Activity
In the post about a week in Quebec and living with MS, what hangs on a pillar at the back of the sanctuary?

Study text
Just back from a week in Quebec. I visited the catherdral at St. Anne de Beaupre, famous for it’s healing miracles. There is a collection of crutches, leg braces and such mounted up on a pillar at the back of the sanctuary, left there by people who have been healed. I’m not a Catholic, but I figured it couldn’t hurt. I sat in a pew, and really felt the power of the place, and fumbled a small prayer to St. Anne for strength.
One of the people in the group we were with is a Christian Scientist, and in leafing through a magazine she had with her, I came upon the idea that healing is a total thing – that to truly commit to being healed, I would have to consider everything I do as part of the healing. I have to examine every thing I do in terms of how it affects my health, not just what I eat. It extends to attitudes and physical activity as well. Maybe not a great revelation to others, but it was to me.
I went to see a naturopath a long while ago, and when I told him I had MS, he said, “I don’t know you have MS. Some doctor told you this, but I don’t know that it’s true or not.” I thought of this as I contemplated the Christian Science magazine. How much does my acceptance of and beleif in the diagnosis have to do with my experiencing MS? Do I “have” MS because I beleive I do? And will it diminish the symptoms – maybe even heal me – if I can disbeleive it?
I admire people who can make that leap of faith. I don’t know if I can, but I think that if I can somehow come to see myself as less of a disabled person, or as not disabled at all, it will help. I see it as a slow process, and a life-long journey.

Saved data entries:
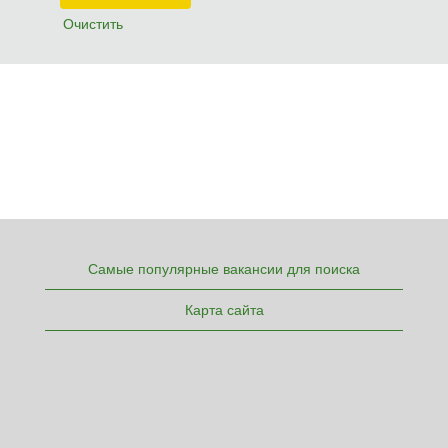
Очистить
Самые популярные вакансии для поиска
Карта сайта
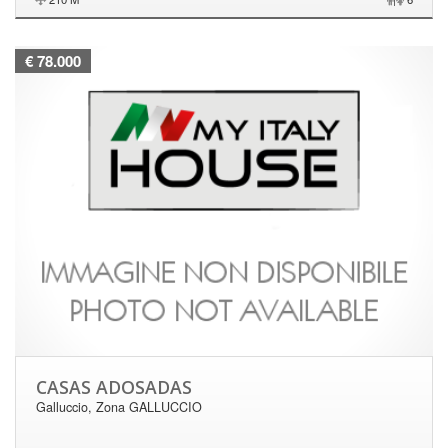
€ 78.000
CASAS ADOSADAS
Galluccio, Zona GALLUCCIO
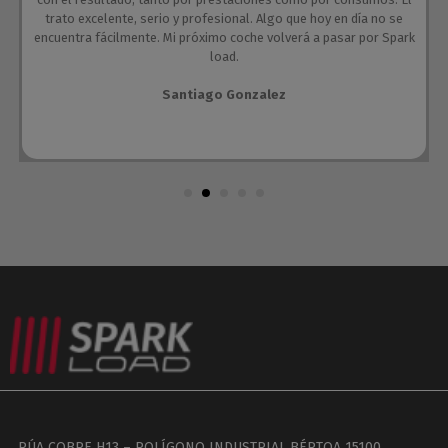
trato excelente, serio y profesional. Algo que hoy en día no se
encuentra fácilmente. Mi próximo coche volverá a pasar por Spark
load.
Santiago Gonzalez
RÚA COBRE H13 – POLÍGONO INDUSTRIAL BÉRTOA 15100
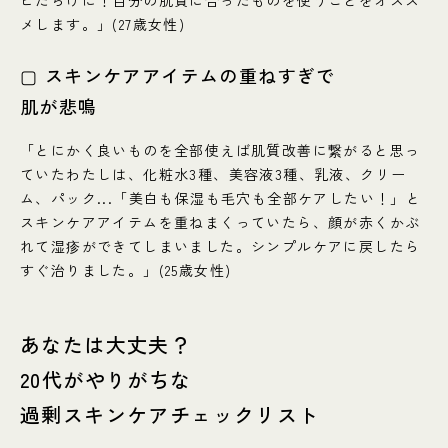
メします。」(27歳女性)
▢ スキンケアアイテムの重ねすぎで
肌が悲鳴
「とにかく良いものを全部使えば肌質改善に繋がると思っ
ていたわたしは、化粧水3種、美容液3種、乳液、クリー
ム、パック...「美白も保湿も毛穴も全部ケアしたい！」と
スキンケアアイテムを重ねまくっていたら、顔が赤くかぶ
れて湿疹ができてしまいました。シンプルケアに戻したら
すぐ治りました。」(25歳女性)
あなたは大丈夫？
20代がやりがちな
過剰スキンケアチェックリスト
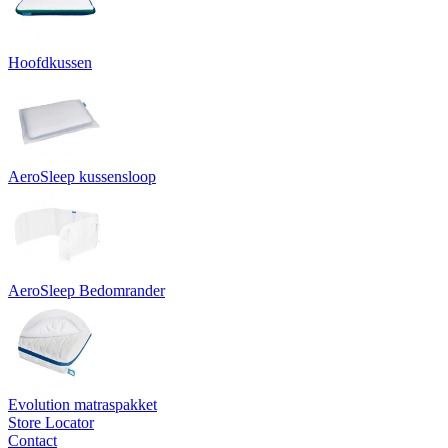
Hoofdkussen
AeroSleep kussensloop
AeroSleep Bedomrander
Evolution matraspakket
Store Locator
Contact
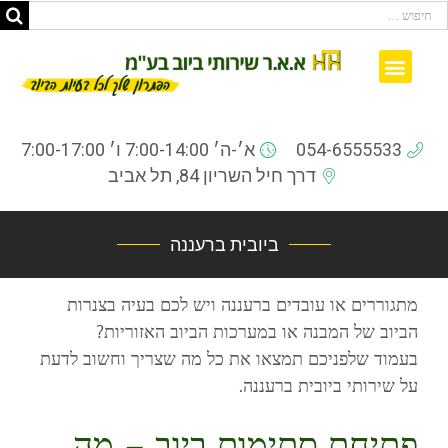
ביובית קרוב לבית
עמוד הבית
ממליצים ברשת
שאלות ותשובות
054-6555533
א׳-ה׳ 7:00-14:00 ו׳ 7:00-17:00
דרך חיל השריון 84, תל אביב
ביובית ברעננה
מתגוררים או עובדים ברעננה ויש לכם בעיה בצנרות
הביוב של המבנה או במערכות הביוב האזוריות?
בעמוד שלפניכם תמצאו את כל מה שצריך וחשוב לדעת
על שירותי ביובית ברעננה.
פתיחת סתימות ביוב – מה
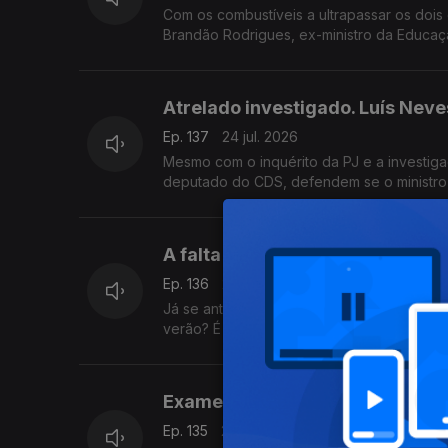
Com os combustíveis a ultrapassar os dois e
Brandão Rodrigues, ex-ministro da Educaç
Atrelado investigado. Luís Neve
Ep. 137
24 jul. 2026
Mesmo com o inquérito da PJ e a investiga
deputado do CDS, defendem se o ministro d
A falta de médicos já é um prob
Ep. 136
23 jul. 2026
Já se anteveem problemas nas urgências de
verão? É sobre isso que falam o antigo d
Exames Nacionais: nenhum aluno
Ep. 135
22 jul. 2026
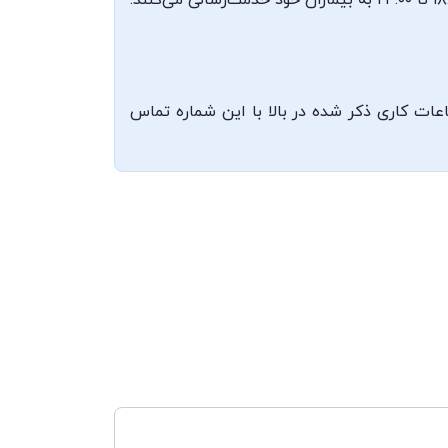
مطب دکتر ماری عطایی در کرمانشاه واقع شده است. ایشان در روزهای زوج (شنبه، دوشنبه و چهارشنبه) از ساعت ۱۸:۰۰ تا ۲۴:۰۰ به بیماران خود خدمت‌رسانی می‌کنند.
ا ایشان 08337285208 می‌باشد که می‌توانید در ساعات کاری ذکر شده در بالا با این شماره تماس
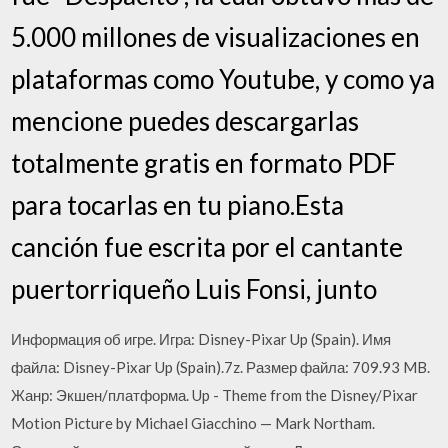
5.000 millones de visualizaciones en
plataformas como Youtube, y como ya
mencione puedes descargarlas
totalmente gratis en formato PDF
para tocarlas en tu piano.Esta
canción fue escrita por el cantante
puertorriqueño Luis Fonsi, junto
Информация об игре. Игра: Disney-Pixar Up (Spain). Имя
файла: Disney-Pixar Up (Spain).7z. Размер файла: 709.93 MB.
Жанр: Экшен/платформа. Up - Theme from the Disney/Pixar
Motion Picture by Michael Giacchino — Mark Northam.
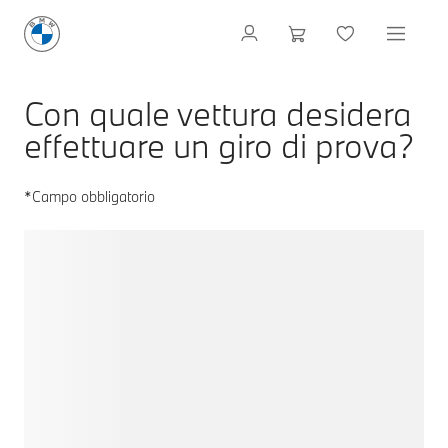
Con quale vettura desidera
effettuare un giro di prova?
*Campo obbligatorio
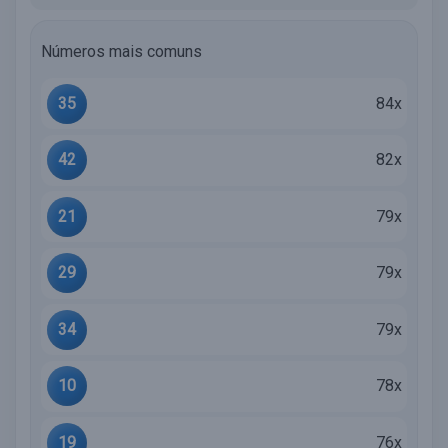
Números mais comuns
35
84x
42
82x
21
79x
29
79x
34
79x
10
78x
19
76x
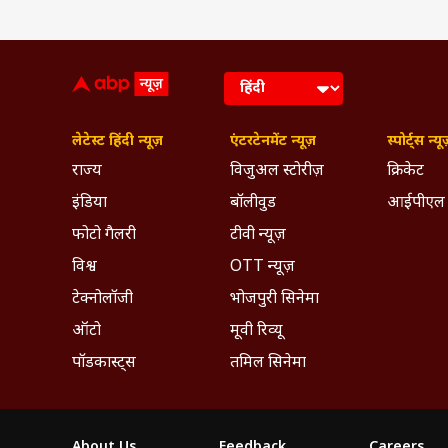
लेटेस्ट हिंदी न्यूज़
एंटरटेनमेंट न्यूज़
स्पोर्ट्स न्यू
राज्य
विजुअल स्टोरीज़
क्रिकेट
इंडिया
बॉलीवुड
आईपीएल
फोटो गैलरी
टीवी न्यूज़
विश्व
OTT न्यूज़
टेक्नोलॉजी
भोजपुरी सिनेमा
ऑटो
मूवी रिव्यू
पॉडकास्ट्स
तमिल सिनेमा
About Us
Feedback
Careers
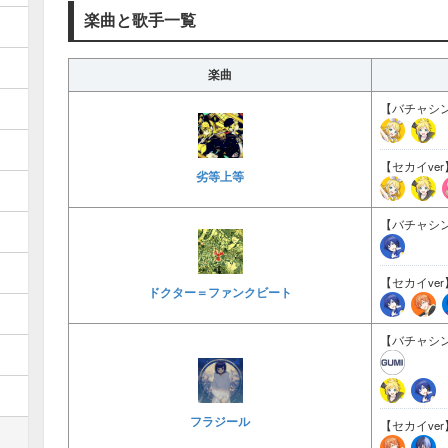
楽曲と歌手一覧
楽曲
【バチャシン
【セカイver
劣等上等
【バチャシン
【セカイver
ドクター＝ファンクビート
【バチャシン
フラジール
【セカイver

Written response
A collection of crutches, leg braces and such, left there by people who have been healed.